How inequality may worsen stagflation
Although job growth accelerated in July, the Census Bureau reported that 12% of households were facing food insecurity, up from 10% at the beginning of 2022. The wealthiest 40% of households represent 60% of economic spending, while the poorest 40% represent 22% of spending.
Why should we care?
The stark inequality defining US economics also informs the kinds of decisions economic regulators make—and, in the long run, affects fintechs serving a variety of demographics. At present, while low-income households are running out of the savings they shored up at the onset of the Covid-19 pandemic, wealthier households have continued to spend at runaway speed, helping fuel continued inflation. “If richer families don’t pull back as much—if they keep going on vacations, dining out and buying new cars and second homes—many prices could keep rising,” Jeanna Smialek and Ben Casselman report for the New York Times.
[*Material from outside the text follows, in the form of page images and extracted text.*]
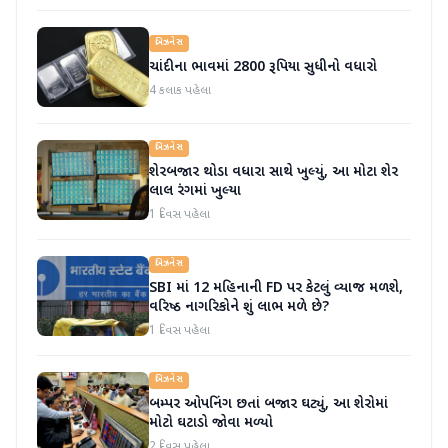
બિઝનેસ
ચાંદીના ભાવમાં 2800 રૂપિયા સુધીનો વધારો
4 કલાક પહેલા
બિઝનેસ
શેરબજાર થોડા વધારા સાથે ખુલ્યું, આ મોટા શેર
લાલ રંગમાં ખુલ્યા
1 દિવસ પહેલા
બિઝનેસ
SBI માં 12 મહિનાની FD પર કેટલું વ્યાજ મળશે,
વરિષ્ઠ નાગરિકોને શું લાભ મળે છે?
1 દિવસ પહેલા
બિઝનેસ
બમ્પર ઓપનિંગ છતાં બજાર ઘટ્યું, આ શેરોમાં
મોટો ઘટાડો જોવા મળ્યો
2 દિવસ પહેલા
Looking at rising prices rather than at the state of affairs for low-income residents, the Fed may raise interest rates until prices fall; doing so risks sparking a slowdown that will only exacerbate conditions for working-class people, who tend to be the first to have their wages and hours cut back. This unequal landscape may be a boon to fintechs across the board, from payday loan services to high-APY checking account providers. But the US’ largely contradictory economic landscape—in which some consumers are thriving, driving inflation, while others struggle to secure food and housing—should be a cause for alarm, and compel fintechs to work in lockstep to improve economic conditions across income levels, not just the deep-pocketed.